What’s it about ?
Adaptation of a slice-of-life manga series about the young priestess of a remote Japanese village where bears coexist with people.
Machi, our 14-year-old heroine, is a bit fed up of living in this small village in the middle of nowhere, without cell reception, barely any stores, and so on. She’s also not too fond of her position as the priestess of the local shrine to the bear god. Especially as it means interacting daily with…
Natsu, the shrine’s bear. Who can talk. (And not just to Machi ; more on that later.) He’s a bit of a father figure to her, and she’s at the age where she starts rebelling.
Yoshio, Machi’s older cousin, is a town employee. His prerogatives involves taking the kids that have turned 9 to the shrine so that they can learn the village’s secret (the tribe of friendly talking bears living there) and the folklore legends about them. Which, like all good fairytales, involve bestiality.

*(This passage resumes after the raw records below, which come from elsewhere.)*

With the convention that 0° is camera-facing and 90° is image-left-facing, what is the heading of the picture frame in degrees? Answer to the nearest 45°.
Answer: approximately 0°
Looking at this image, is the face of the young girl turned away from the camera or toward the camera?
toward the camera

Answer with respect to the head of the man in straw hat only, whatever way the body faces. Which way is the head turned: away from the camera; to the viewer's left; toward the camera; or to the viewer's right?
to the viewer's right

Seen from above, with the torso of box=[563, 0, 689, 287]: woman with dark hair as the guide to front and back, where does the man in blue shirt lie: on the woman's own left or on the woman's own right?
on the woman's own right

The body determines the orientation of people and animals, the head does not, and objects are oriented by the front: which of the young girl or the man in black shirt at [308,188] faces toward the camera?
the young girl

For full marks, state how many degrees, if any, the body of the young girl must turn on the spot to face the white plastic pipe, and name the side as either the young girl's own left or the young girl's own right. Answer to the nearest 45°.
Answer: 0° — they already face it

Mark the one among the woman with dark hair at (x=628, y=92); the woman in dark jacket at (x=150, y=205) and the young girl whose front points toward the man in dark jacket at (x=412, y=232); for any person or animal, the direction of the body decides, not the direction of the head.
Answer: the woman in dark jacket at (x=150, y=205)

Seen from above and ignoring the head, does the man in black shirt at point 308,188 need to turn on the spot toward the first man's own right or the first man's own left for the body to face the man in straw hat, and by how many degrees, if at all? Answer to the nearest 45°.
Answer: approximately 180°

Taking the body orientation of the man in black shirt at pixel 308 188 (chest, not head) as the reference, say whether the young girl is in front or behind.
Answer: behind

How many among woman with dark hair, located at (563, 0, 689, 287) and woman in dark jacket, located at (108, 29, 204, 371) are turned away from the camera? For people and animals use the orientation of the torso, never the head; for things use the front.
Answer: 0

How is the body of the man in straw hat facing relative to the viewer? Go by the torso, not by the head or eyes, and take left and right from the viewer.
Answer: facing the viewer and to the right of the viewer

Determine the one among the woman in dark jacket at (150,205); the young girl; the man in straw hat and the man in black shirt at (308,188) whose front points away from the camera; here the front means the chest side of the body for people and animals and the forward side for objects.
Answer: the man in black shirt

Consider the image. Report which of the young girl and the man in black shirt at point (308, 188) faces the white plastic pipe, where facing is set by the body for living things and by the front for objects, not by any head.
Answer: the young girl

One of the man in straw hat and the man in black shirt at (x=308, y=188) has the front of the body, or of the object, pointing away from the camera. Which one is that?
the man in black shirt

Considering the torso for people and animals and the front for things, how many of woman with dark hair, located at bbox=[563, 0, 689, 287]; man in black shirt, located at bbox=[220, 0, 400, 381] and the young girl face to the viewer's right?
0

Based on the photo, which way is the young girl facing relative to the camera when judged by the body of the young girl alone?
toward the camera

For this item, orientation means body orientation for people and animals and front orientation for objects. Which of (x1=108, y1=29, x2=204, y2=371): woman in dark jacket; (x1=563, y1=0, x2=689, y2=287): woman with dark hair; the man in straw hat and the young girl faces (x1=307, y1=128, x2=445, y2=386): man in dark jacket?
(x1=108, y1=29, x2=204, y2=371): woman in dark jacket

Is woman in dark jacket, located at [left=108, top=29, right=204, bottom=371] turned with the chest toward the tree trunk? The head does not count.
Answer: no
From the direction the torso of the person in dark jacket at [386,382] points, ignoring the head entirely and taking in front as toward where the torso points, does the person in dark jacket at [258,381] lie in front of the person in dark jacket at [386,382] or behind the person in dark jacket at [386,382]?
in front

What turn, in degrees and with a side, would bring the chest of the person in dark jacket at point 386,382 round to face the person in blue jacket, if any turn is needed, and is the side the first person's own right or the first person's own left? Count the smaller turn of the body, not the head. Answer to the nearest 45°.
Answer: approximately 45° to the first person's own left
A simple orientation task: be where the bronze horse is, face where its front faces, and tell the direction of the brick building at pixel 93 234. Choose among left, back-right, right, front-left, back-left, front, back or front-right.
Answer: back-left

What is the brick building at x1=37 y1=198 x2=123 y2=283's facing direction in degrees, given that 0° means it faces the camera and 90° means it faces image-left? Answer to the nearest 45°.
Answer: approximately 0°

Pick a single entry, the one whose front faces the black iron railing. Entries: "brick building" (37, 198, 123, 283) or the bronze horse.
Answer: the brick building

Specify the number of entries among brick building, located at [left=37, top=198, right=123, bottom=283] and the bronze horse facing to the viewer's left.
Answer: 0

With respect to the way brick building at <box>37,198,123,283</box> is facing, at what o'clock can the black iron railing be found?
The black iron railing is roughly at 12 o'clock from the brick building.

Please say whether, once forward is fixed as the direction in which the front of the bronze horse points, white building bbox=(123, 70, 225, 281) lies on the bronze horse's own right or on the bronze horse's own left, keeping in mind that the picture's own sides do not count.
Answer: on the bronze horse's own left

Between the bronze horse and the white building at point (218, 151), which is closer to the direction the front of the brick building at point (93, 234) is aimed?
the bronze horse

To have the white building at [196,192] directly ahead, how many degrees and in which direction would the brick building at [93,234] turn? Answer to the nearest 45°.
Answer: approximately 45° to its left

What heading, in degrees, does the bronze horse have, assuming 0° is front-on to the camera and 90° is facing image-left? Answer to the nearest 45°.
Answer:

… Yup, the show cheerfully goes there. Machi is very embarrassed about this and quick to note that her priestess position has NOTHING to do with the “maidens offered to the bears” of the legends, so PLEASE stop picturing it. Pretty please.

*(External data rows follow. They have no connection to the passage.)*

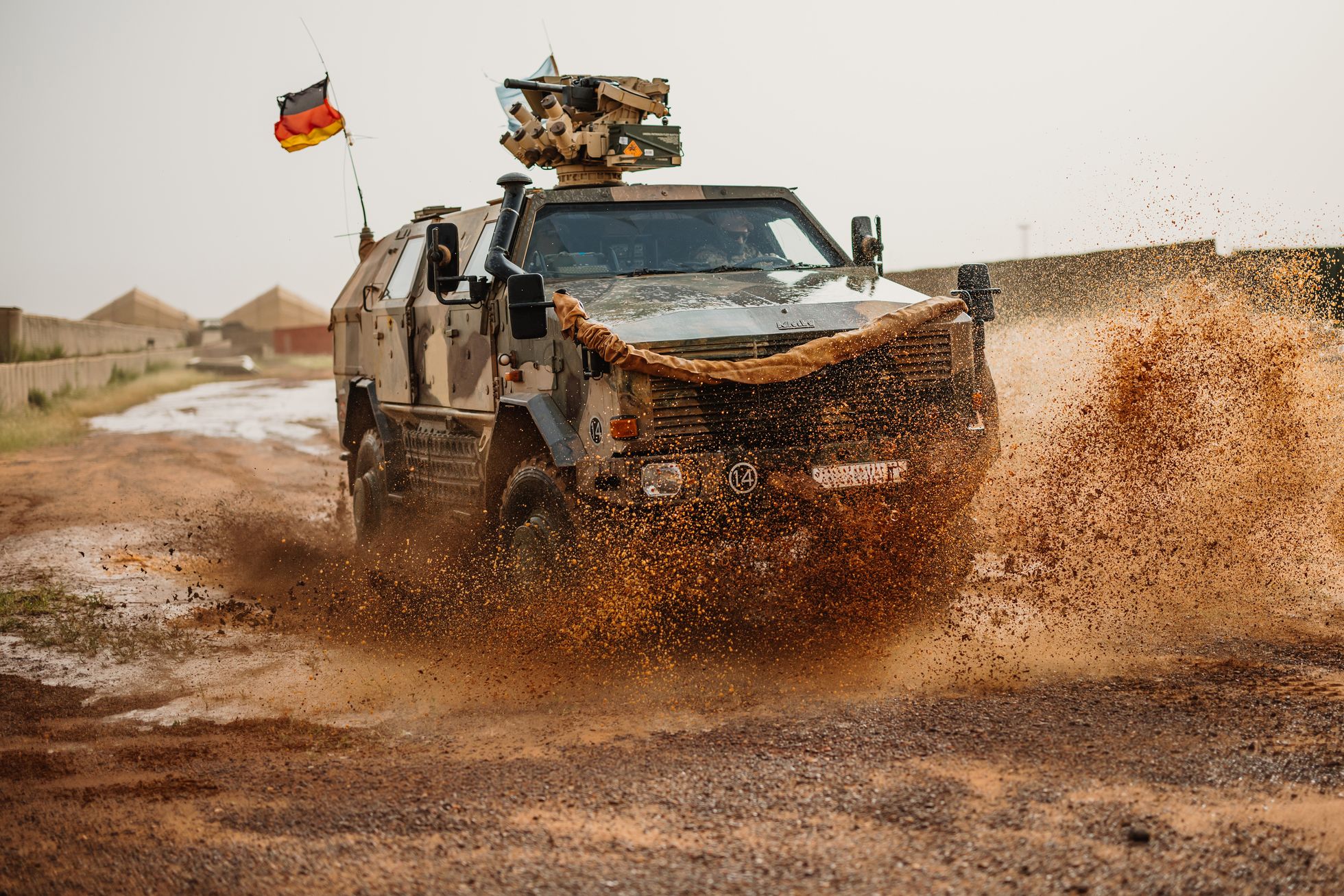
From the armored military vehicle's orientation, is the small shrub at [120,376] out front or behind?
behind

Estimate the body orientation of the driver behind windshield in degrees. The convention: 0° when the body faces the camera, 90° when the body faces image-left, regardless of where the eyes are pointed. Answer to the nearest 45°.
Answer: approximately 315°

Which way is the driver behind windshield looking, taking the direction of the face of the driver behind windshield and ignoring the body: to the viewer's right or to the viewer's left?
to the viewer's right

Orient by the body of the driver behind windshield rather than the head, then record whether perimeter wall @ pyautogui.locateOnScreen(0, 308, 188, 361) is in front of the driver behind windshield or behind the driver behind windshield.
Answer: behind

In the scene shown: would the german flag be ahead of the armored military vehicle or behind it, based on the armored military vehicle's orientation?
behind

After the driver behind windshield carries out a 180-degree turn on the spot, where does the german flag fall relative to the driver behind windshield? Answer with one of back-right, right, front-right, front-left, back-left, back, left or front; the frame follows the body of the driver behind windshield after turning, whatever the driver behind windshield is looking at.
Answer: front

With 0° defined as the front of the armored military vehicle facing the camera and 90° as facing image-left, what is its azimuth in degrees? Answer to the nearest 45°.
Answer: approximately 315°

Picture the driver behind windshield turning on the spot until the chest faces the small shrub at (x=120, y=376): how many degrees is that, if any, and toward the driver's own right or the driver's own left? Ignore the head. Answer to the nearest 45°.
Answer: approximately 180°
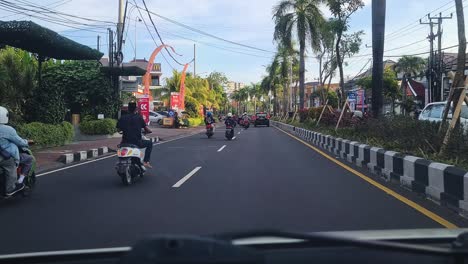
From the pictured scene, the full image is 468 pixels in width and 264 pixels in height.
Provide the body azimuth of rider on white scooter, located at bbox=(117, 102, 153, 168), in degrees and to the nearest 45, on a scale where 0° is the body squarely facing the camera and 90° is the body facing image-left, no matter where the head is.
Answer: approximately 225°

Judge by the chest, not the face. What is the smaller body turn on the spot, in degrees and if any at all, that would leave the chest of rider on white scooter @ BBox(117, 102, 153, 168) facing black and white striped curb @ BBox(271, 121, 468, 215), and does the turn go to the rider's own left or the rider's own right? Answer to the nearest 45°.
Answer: approximately 90° to the rider's own right

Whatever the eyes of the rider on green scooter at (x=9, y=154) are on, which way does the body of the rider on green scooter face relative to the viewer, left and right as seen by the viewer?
facing away from the viewer and to the right of the viewer

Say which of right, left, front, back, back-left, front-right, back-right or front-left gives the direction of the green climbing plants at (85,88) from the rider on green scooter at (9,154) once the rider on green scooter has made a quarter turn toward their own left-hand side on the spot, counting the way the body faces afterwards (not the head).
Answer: front-right

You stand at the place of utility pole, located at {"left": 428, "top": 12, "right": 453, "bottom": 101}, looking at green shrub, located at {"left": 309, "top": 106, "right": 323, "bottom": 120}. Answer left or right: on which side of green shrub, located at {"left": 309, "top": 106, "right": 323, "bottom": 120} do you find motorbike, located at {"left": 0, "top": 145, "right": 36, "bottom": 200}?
left

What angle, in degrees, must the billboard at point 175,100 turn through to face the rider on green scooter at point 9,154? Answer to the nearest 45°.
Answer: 0° — it already faces them

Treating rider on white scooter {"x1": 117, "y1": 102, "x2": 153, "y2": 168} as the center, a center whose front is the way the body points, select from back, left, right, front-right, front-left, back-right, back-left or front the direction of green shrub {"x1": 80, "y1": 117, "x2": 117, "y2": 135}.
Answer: front-left

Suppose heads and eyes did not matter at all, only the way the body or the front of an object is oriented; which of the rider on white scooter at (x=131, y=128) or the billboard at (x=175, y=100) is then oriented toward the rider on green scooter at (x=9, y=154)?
the billboard

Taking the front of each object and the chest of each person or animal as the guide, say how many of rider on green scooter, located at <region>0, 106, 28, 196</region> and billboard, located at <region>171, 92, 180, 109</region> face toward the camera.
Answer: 1

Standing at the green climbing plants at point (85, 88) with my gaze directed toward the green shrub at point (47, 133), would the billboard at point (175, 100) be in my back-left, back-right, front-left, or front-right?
back-left

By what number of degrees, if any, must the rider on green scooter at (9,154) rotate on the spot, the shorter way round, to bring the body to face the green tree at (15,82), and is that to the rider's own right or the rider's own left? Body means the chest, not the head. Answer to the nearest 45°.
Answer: approximately 45° to the rider's own left

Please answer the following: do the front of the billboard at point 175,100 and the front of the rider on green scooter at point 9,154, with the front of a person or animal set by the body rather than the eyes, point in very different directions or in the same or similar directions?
very different directions
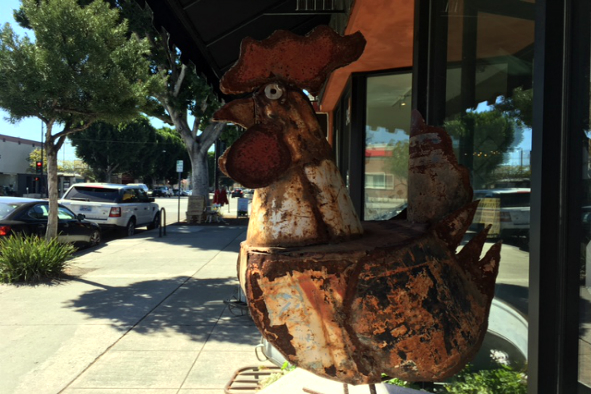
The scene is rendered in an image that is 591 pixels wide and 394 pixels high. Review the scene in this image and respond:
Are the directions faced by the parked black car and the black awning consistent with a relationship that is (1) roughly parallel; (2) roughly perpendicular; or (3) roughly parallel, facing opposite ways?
roughly perpendicular

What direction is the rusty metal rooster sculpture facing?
to the viewer's left

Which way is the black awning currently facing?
to the viewer's left

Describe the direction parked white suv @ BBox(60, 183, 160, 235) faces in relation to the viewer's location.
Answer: facing away from the viewer and to the right of the viewer

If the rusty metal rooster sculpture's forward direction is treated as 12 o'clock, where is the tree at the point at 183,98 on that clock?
The tree is roughly at 2 o'clock from the rusty metal rooster sculpture.

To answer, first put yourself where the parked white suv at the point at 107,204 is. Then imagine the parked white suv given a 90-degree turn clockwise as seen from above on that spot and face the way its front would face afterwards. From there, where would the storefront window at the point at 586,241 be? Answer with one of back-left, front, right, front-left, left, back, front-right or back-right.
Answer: front-right

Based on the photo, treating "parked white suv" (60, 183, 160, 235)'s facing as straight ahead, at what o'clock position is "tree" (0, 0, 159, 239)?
The tree is roughly at 5 o'clock from the parked white suv.

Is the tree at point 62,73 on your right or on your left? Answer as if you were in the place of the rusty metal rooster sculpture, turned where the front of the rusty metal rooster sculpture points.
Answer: on your right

Well, it’s got the bear body language down pat, and those are some lovely pastel backgrounds for the countryside. You can’t really ask for more, eh ?
Also, that’s a lovely visual gimmick for the ED sequence.
What did I think of it ?
That’s totally the wrong (sub)title for the show ! Machi has known Natsu all her life, and the first half of the episode involves her trying (and failing) to leave him. … Or so I thought until we got to the second half introducing the legends. That’s, er, way more raunchy than I expected this cute show to be, but overall that’s a pleasant surprise. I’m all for coming-of-age stories acknowledging that sex exists, after all.
Still, this is a bit uneven, and some of the jokes in the first half relied on cultural knowledge I don’t possess. (I get the “Suica” gag, but what the heck was the “Marui” thing all about ?) Let’s hope it goes on with the more accessible (and funnier) trend of the second half from now on. I’m willing to give it a go for a while, at least.